Numbers in parentheses correspond to the number of significant coefficients associated with GDELT factors in the model.
(*** denotes at least one GDELT sentiment factor with t-value < 0.01, ** < 0.05, * < 0.1)

For models forecasting consumer price indices (CPI), the countries‘ respective terms-of-trade indices and the crude oil price are included. This model setup is then enriched by the first three derived principal components from the GDELT sentiment scores.

Tables 1 and 2 show the results of the analysis. For each country, we first show the mean square error for model calculation.

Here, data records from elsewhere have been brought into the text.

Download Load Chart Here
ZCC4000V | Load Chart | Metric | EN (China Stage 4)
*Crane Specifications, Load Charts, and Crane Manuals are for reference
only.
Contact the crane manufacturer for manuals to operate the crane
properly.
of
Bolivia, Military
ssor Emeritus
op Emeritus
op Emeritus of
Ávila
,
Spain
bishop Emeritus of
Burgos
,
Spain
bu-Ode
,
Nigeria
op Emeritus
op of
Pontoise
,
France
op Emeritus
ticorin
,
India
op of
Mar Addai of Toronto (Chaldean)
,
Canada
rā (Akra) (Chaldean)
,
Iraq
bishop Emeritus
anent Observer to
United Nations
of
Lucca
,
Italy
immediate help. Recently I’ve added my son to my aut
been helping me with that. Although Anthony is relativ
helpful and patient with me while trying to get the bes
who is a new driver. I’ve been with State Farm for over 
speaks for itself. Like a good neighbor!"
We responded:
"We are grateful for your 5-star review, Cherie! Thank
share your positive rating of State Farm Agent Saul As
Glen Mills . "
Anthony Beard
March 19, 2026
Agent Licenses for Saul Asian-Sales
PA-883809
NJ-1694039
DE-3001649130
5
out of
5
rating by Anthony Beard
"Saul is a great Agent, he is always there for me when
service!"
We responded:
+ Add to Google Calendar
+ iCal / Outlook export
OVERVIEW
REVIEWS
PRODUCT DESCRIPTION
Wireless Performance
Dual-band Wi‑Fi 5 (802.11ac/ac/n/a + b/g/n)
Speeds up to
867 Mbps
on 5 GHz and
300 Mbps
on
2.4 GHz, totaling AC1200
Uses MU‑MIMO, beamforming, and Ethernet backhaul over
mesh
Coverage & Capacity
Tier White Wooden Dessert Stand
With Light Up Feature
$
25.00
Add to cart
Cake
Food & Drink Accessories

The following three columns show the mean square error for three different benchmarks.

As can be seen, the CPI models with filtered GDELT sentiment factors outperform BM1 for eight, BM2 for nine, and BM3 for even out of ten countries respectively. Moreover, nine out of ten models include one or more statistically significant GDELT sentiment factors.

The results for industrial production are similar, with superior results for eight of ten countries and at least one statistically significant GDELT sentiment factor for each country. The results suggest that the filtering methodology isolates relevant signals, as the models using filtered sentiment consistently perform better than the models using unfiltered sentiment.

Our analysis shows that including sentiment factors based on unstructured data improve macroeconomic forecasts. This is important for investors’ understanding of the current economic situation and its future development and, hence, builds the basis for their mid-term investment decisions.